Comparison of the segmented stenotic region of patient SS, as obtained from Mimics (left) and 3D Slicer (right)

In this case, the stenosis is more pronounced. The portion segmented with the open-source software appears to be significantly rougher, while Mimics better catches anatomical variations. The difference is significantly high in value, in correspondence with the smallest cross-sectional area of the coronary, as measured on obtained reconstructions (0.84 mm2 at minimum for Mimics one and 1.96 mm2 for 3D Slicer one). It is important to highlight that this result is due to just differences in segmentation algorithms between software, and not induced by the smoothing procedure.

Toepker et al. [20] reached the same conclusions, too. They developed six phantoms to represent coronary arteries with stenosis. They demonstrated that smaller areas and diameters had greater degrees of error compared to larger ones. Even, a 0.20 mm2 area with a 0.5 mm diameter reached a difference error of 664% from its true size.

These specific considerations reflect on the CFD simulations results.
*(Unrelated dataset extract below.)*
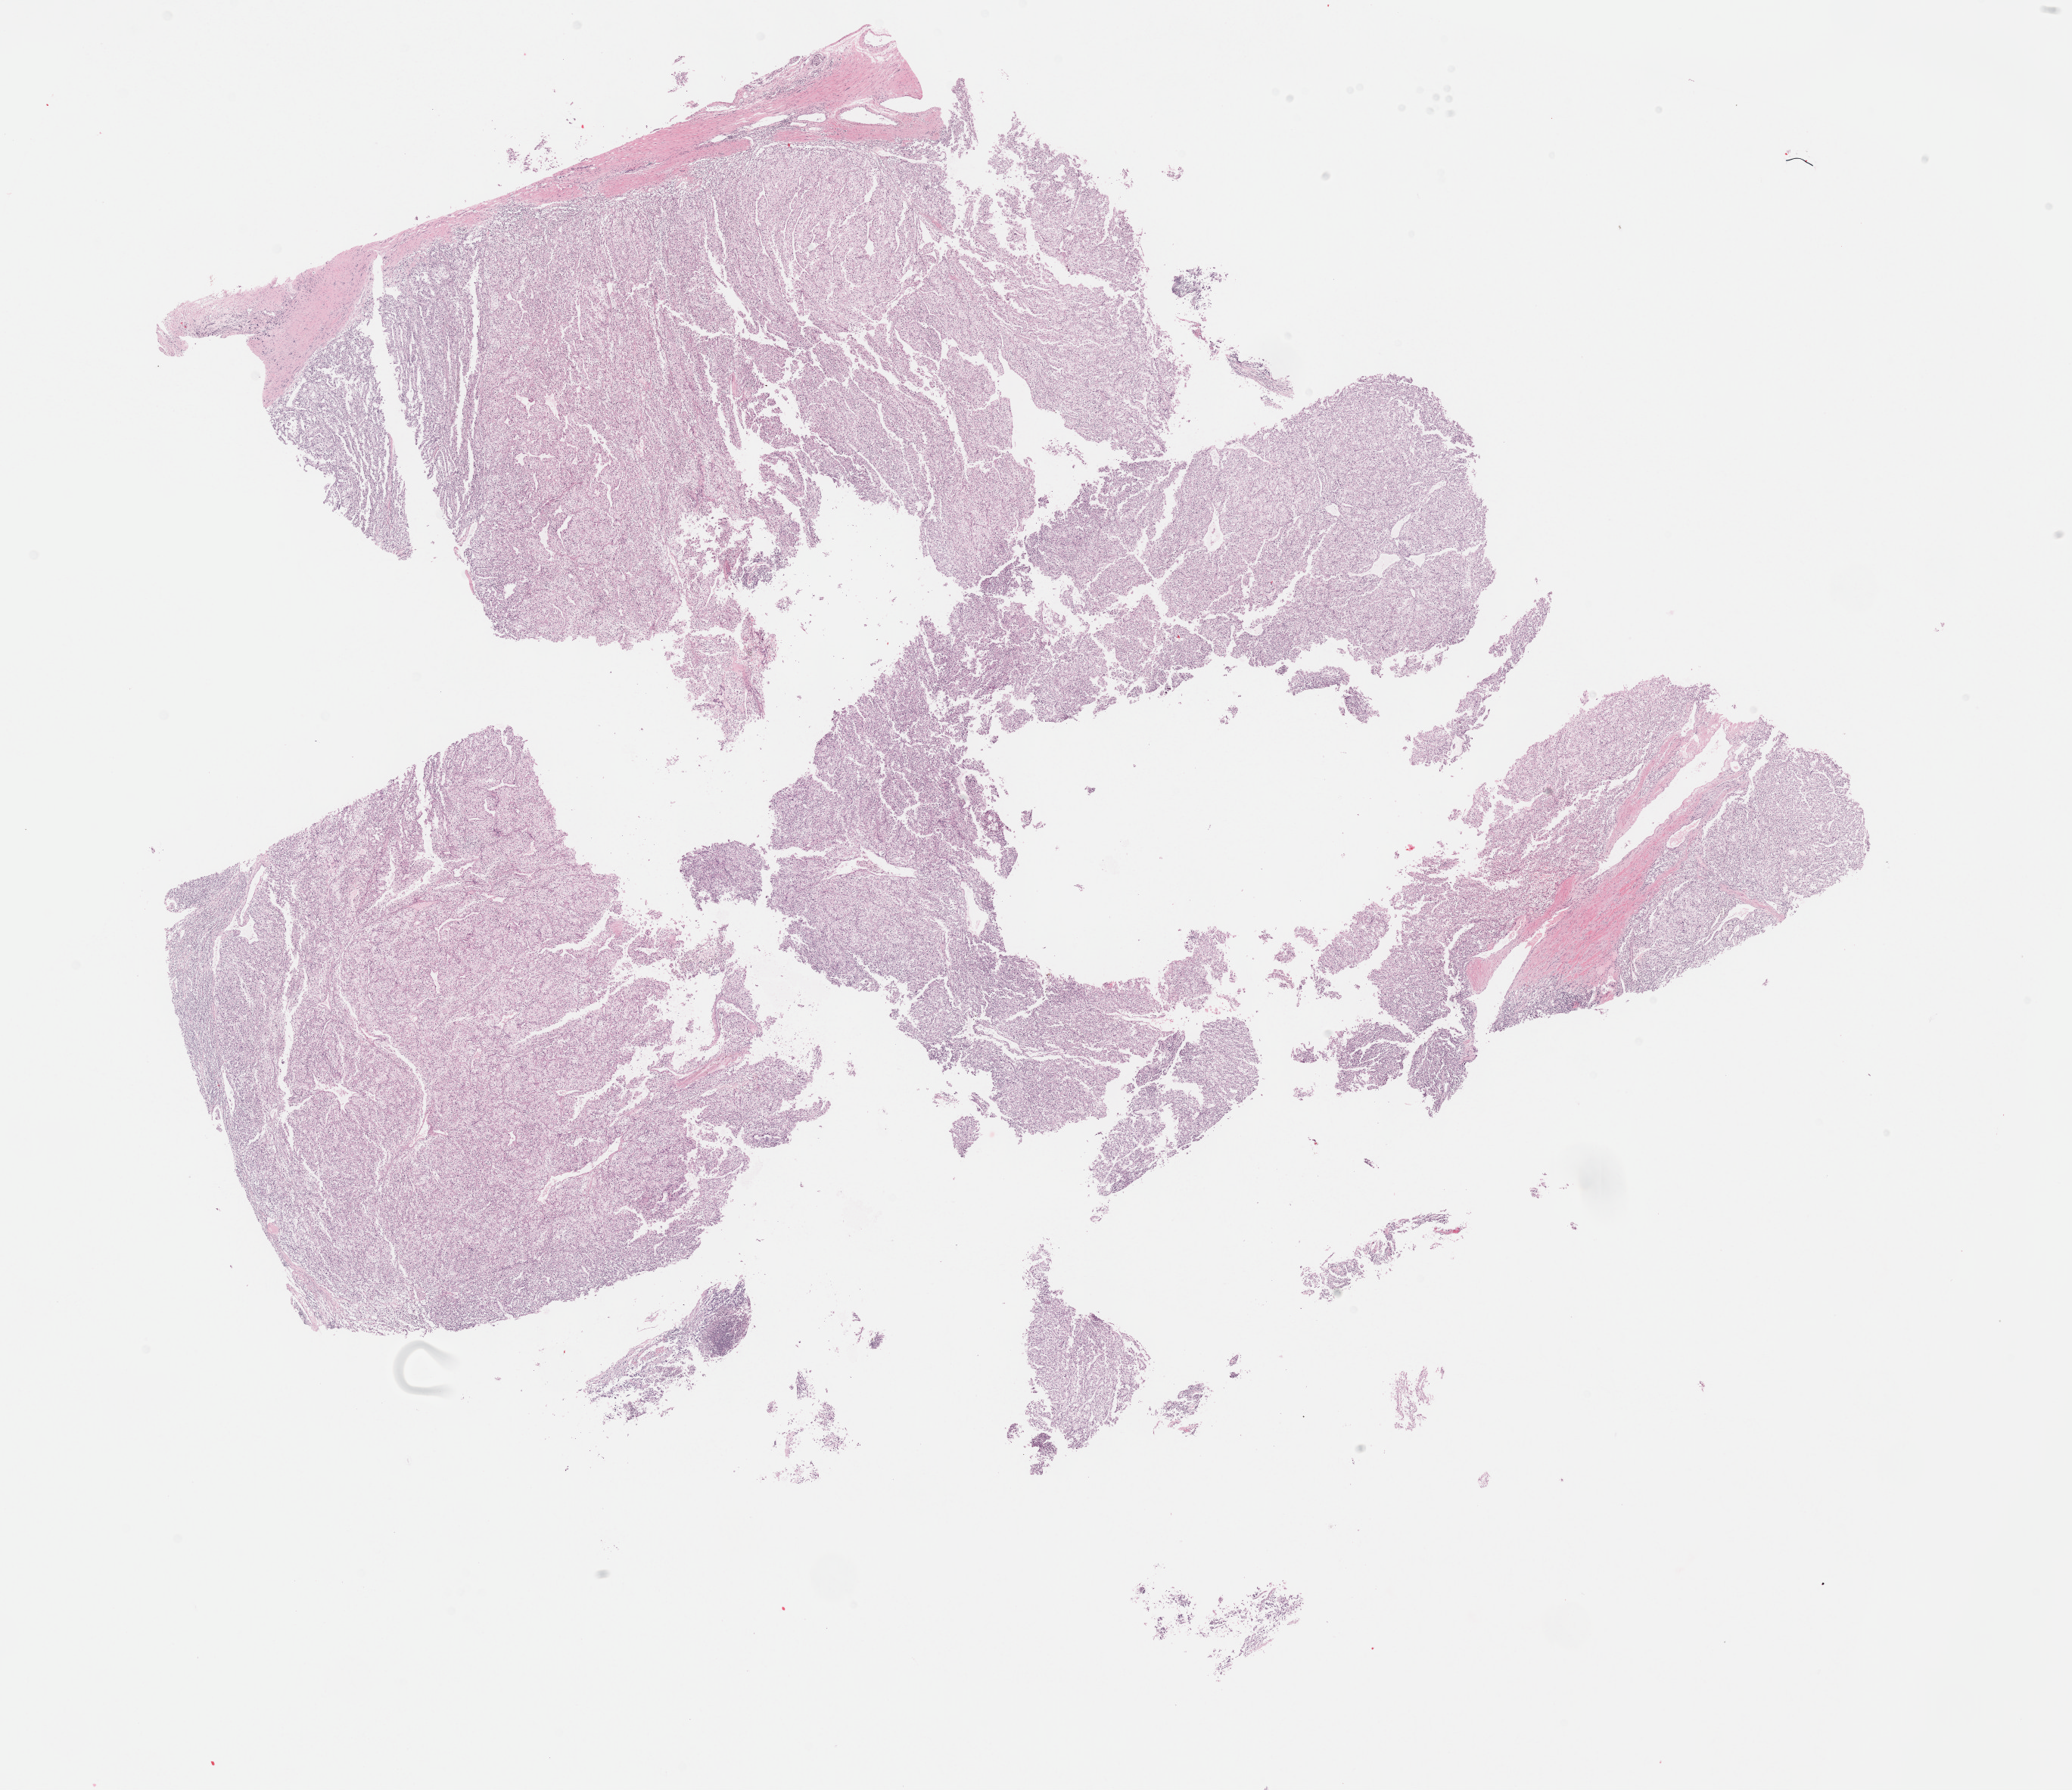
Whole-slide histology image, H&E-stained — low-resolution overview of the scanned area, about 22.1 x 19.1 mm (slide scanned at 40x); formalin-fixed paraffin-embedded (FFPE) diagnostic section; sample: primary tumour, kidney. Male, age 61 years at initial diagnosis. Histologic grade: G3 (poorly differentiated).
- laterality: left
- diagnosis: Clear cell adenocarcinoma, NOS
- AJCC pathologic stage: III
- lymph nodes positive (case pathology): 3 of 8 examined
Indeed, for patient H results are quite similar, but when we consider patients MS and above all SS, results show an important discordance: differences reach up to 48% for the maximum velocity next to the stenosis and even 80.5% for the maximum wall shear stress. These are to be imputed, given the same simulations settings, to differences in computational domains obtained from segmentation.

This work presents some limitations, that could be overcome with future studies and developments. Firstly, the low number of patients analysed in this study did not allow us to obtain statistically significant measurements; Abdullah, for example, managed in conducting a statistically significant analysis in its comparative study [21]. The number of available models was further reduced by the breaking of the patient SS printed model, which could not be employed. The use of a different 3D printer technology, without the need for manual supports removal, maybe could have avoided this limitation.

Studies about repeatability and reproducibility of obtained models, as intended in [22], could represent an interesting and powerful complement of the work, too.

Moreover, the measurement of the 3D printed models performed by means of a calliper cannot be so accurate, mainly because of the operator’s difficulties in correctly individuate the specific positioning and orientation to read the values. The availability for example of a laser scanner instead of the calliper could remove this operator-dependent step and measurements accuracy would become significantly better. Similar difficulties were found in the digital measurement procedures, for which more refined tools could be thought. Speaking about operator independence, in order to make a comparison through a standardized procedure, an attempt to limit the dependence on the operator in the model creation and modification steps was made. Some steps such as smoothing and geometry fixing, however, cannot be totally user-independent. Even if the Laplacian smoothing at 10 iterations was seen to be a good compromise, the need for further local smoothing in specific sites still requires the manual intervention of the user. The challenge for future developments is to universalize even these steps and reach complete standardized and hopefully automatised reconstruction procedures.

The crucial importance of performing an accurate reconstruction is in this study demonstrated, especially if simulations are used in supporting clinical decisions [23]. Even apparently negligible geometrical differences, coming from different segmentation software, can turn into enormous variations of hemodynamic parameters, which place in the centre the crucial and delicate role the segmentation process holds. This evidence has to be always taken into account in the biomedical field and especially in arteries study, because CFD simulations are usually the starting point for surgery considerations about stent implantations and further stent development studies.